Certaines des autres femmes qui ont participé comprenaient les actrices Charlotte Rampling et Charlotte Gainsbourg, qui a également été filmée en train de couper une mèche de cheveux de la tête de sa mère, la chanteuse Jane Birkin.

Une page du Shahnameh.
Dans The Shahnameh, une princesse se coupe les cheveux en signe de protestation après la mort de son mari. (Fourni : Bodleian Library, Université d’Oxford)

Ce geste hautement symbolique fait également écho à l’histoire et au folklore iraniens, où les femmes se coupaient les cheveux en signe de protestation.

Le Shahnameh (Le Livre des Rois) – une épopée nationale de l’Iran, de l’Afghanistan et du Tadjikistan écrite par le poète persan Ferdowsi entre 977 et 1010 après JC – fait référence à une princesse se coupant les cheveux pour protester contre la mort de son mari qu’elle considérait comme injuste.

« Les femmes se coupant les cheveux sont une ancienne tradition perse que l’on retrouve également dans The Shahnameh, lorsque la fureur est plus forte que le pouvoir de l’oppresseur », a tweeté Shara Atashi, une écrivaine iranienne basée au Pays de Galles.

Mme Javan l’a décrit comme un « geste bienveillant » et a appelé à une action politique plus vigoureuse de la communauté internationale pour soutenir les manifestants iraniens.

« On ne peut pas réduire le combat des femmes iraniennes pour leurs droits – qui remonte à la seconde moitié du XIXe siècle – au geste de se couper les cheveux », a-t-elle déclaré.

« Mais ces vidéos virales sont un moyen de donner un impact international à leur combat. »

L’un des manifestants en Iran a déclaré à l’ABC que les manifestations se poursuivaient, malgré les blocages d’Internet par les autorités iraniennes.

« Nous avons beaucoup de problèmes Internet, les proxys Web sont presque tous en panne et presque aucun accès aux plateformes de messagerie WhatsApp la plupart du temps », a déclaré Neda Allahverdi, quelques instants après son retour d’une manifestation nocturne à Téhéran.

Elle a déclaré que la campagne d’agitation s’était étendue aux petites villes et villages d’Iran, où les femmes et les filles se soulevaient contre le régime.

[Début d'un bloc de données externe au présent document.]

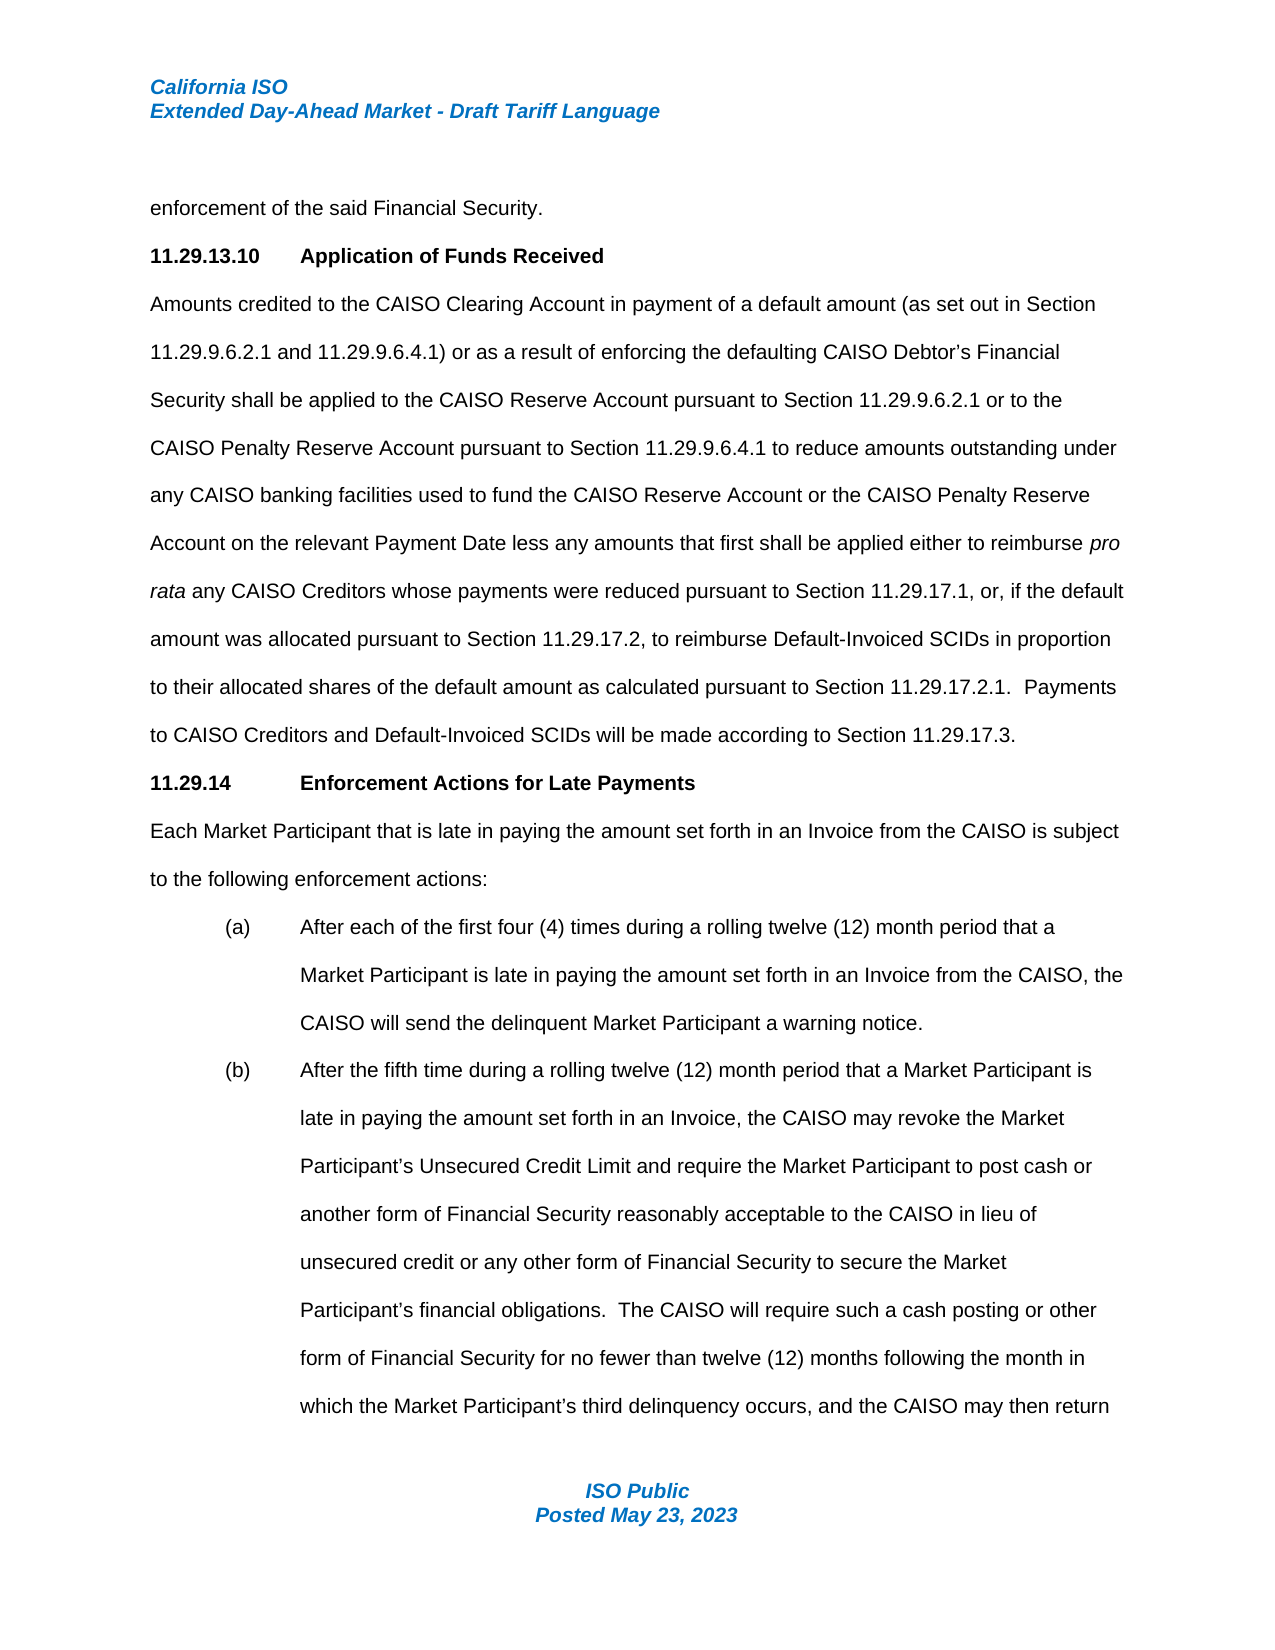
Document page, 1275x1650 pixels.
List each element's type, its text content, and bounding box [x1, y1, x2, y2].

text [225, 1058, 1125, 1418]
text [150, 196, 1125, 220]
text (a) After each of the first four (4) times during a rolling twelve (12) month period that a Market Participant is late in paying the amount set forth in an Invoice from the CAISO, the CAISO will send the delinquent Market Participant a warning notice. [225, 914, 1125, 1034]
subtitle 11.29.14 Enforcement Actions for Late Payments [150, 771, 1125, 795]
text Each Market Participant that is late in paying the amount set forth in an Invoice from the CAISO is subject to the following enforcement actions: [150, 819, 1125, 891]
text 11.29.13.10 Application of Funds Received [150, 244, 1125, 268]
text Amounts credited to the CAISO Clearing Account in payment of a default amount (as set out in Section 11.29.9.6.2.1 and 11.29.9.6.4.1) or as a result of enforcing the defaulting CAISO Debtor’s Financial Security shall be applied to the CAISO Reserve Account pursuant to Section 11.29.9.6.2.1 or to the CAISO Penalty Reserve Account pursuant to Section 11.29.9.6.4.1 to reduce amounts outstanding under any CAISO banking facilities used to fund the CAISO Reserve Account or the CAISO Penalty Reserve Account on the relevant Payment Date less any amounts that first shall be applied either to reimburse pro rata any CAISO Creditors whose payments were reduced pursuant to Section 11.29.17.1, or, if the default amount was allocated pursuant to Section 11.29.17.2, to reimburse Default-Invoiced SCIDs in proportion to their allocated shares of the default amount as calculated pursuant to Section 11.29.17.2.1. Payments to CAISO Creditors and Default-Invoiced SCIDs will be made according to Section 11.29.17.3. [150, 292, 1125, 747]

Lors d'une manifestation, des femmes se disputent avec un clearic musulman chiite.
Des manifestations ont eu lieu dans d’autres pays, dont l’Australie et le Liban. (Photo AP: Hassan Ammar)

Le régime ne recule pas

Rompant son silence sur les manifestations, le guide suprême de l’Iran, l’ayatollah Ali Khamenei, a condamné plus tôt cette semaine ce qu’il a appelé des « émeutes » et a accusé les États-Unis et Israël d’être à l’origine de l’agitation.

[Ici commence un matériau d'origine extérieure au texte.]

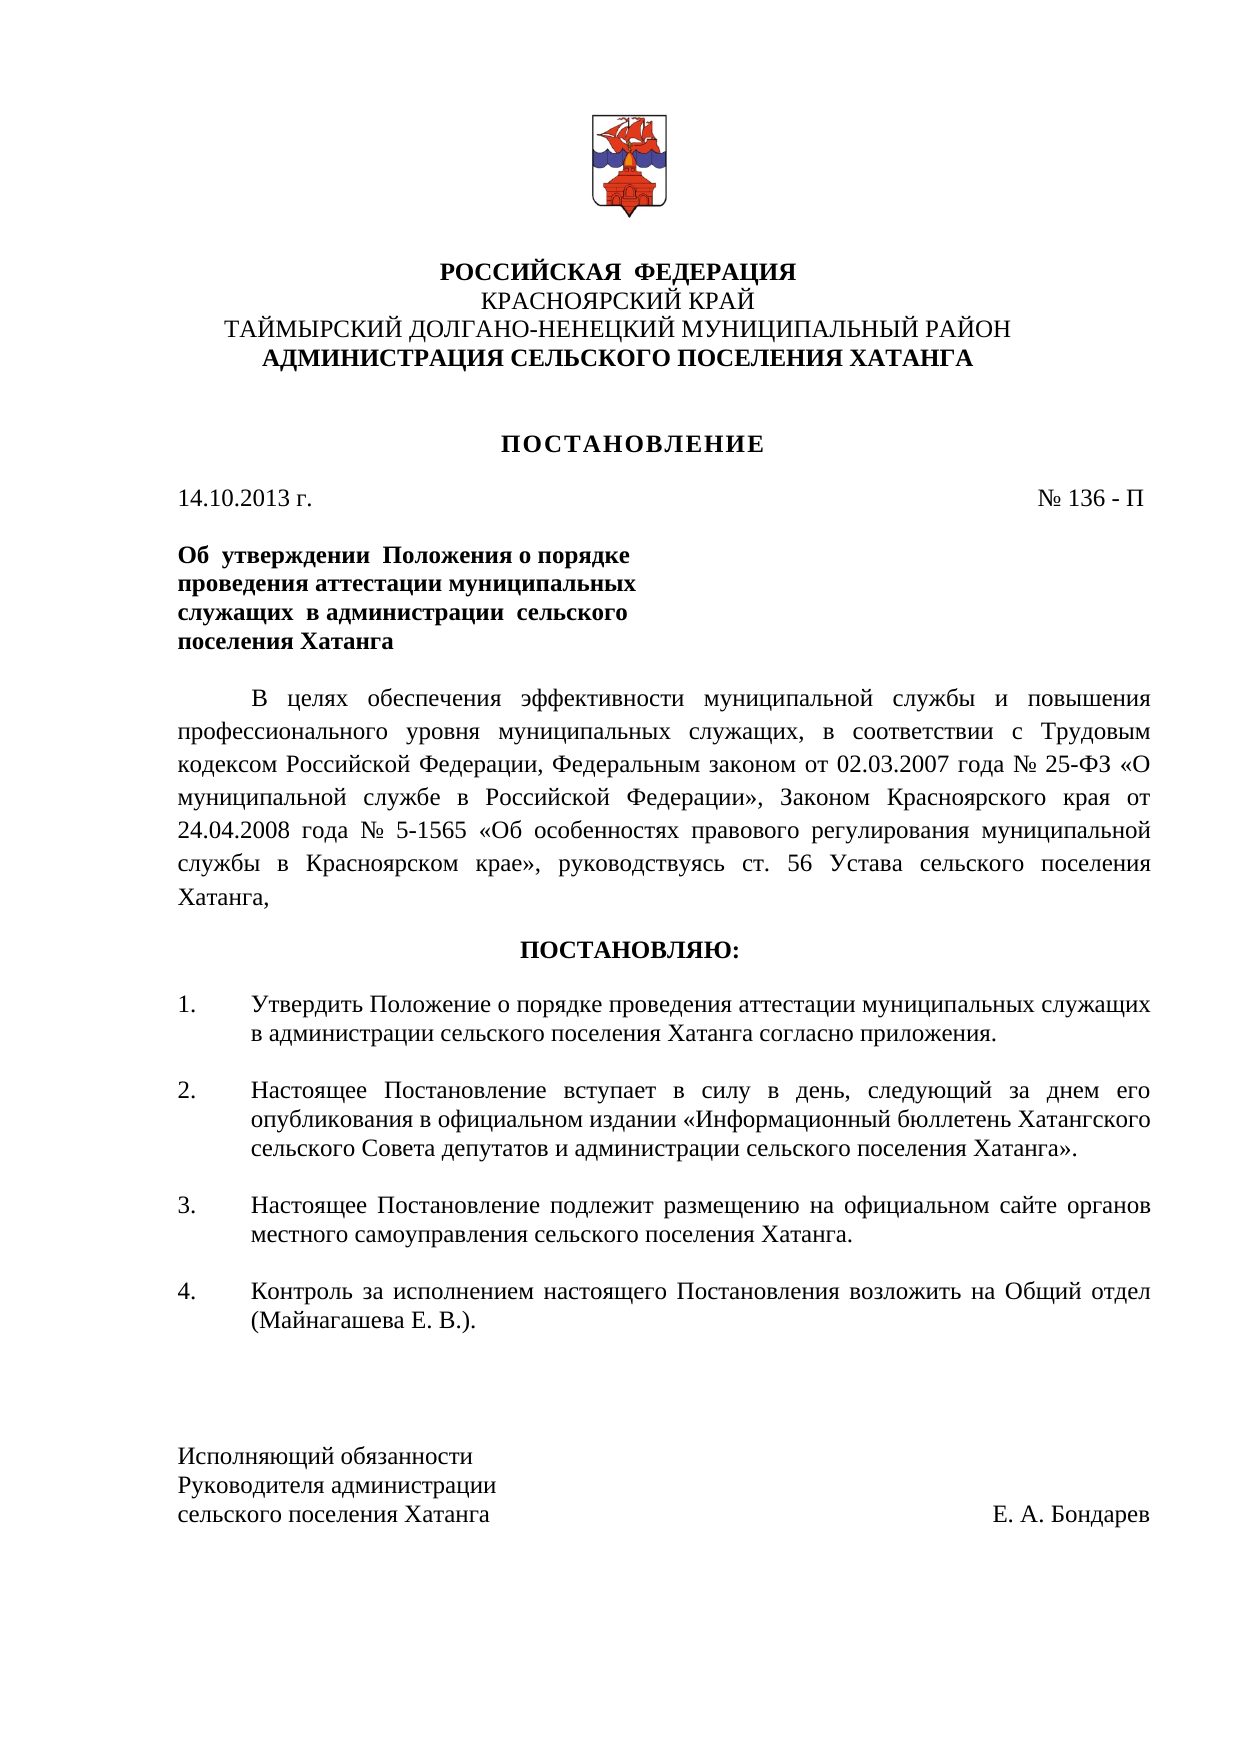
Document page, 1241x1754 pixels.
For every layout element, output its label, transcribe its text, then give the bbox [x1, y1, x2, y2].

« Cette émeute était planifiée », a-t-il dit.

Plus tôt ce mois-ci, l’ayatollah a déclaré lors d’un discours à Téhéran que la mort de Mahsa Amini en garde à vue était un « triste incident ».

L’activiste iranien Nabipourshiri a déclaré que les commentaires de l’ayatollah indiquaient que le régime n’avait pas l’intention de se soumettre aux demandes des manifestants.

« Il s’agit d’un mouvement ouvert dirigé par des femmes et des filles iraniennes. Personne ne peut prédire l’issue », a-t-il déclaré.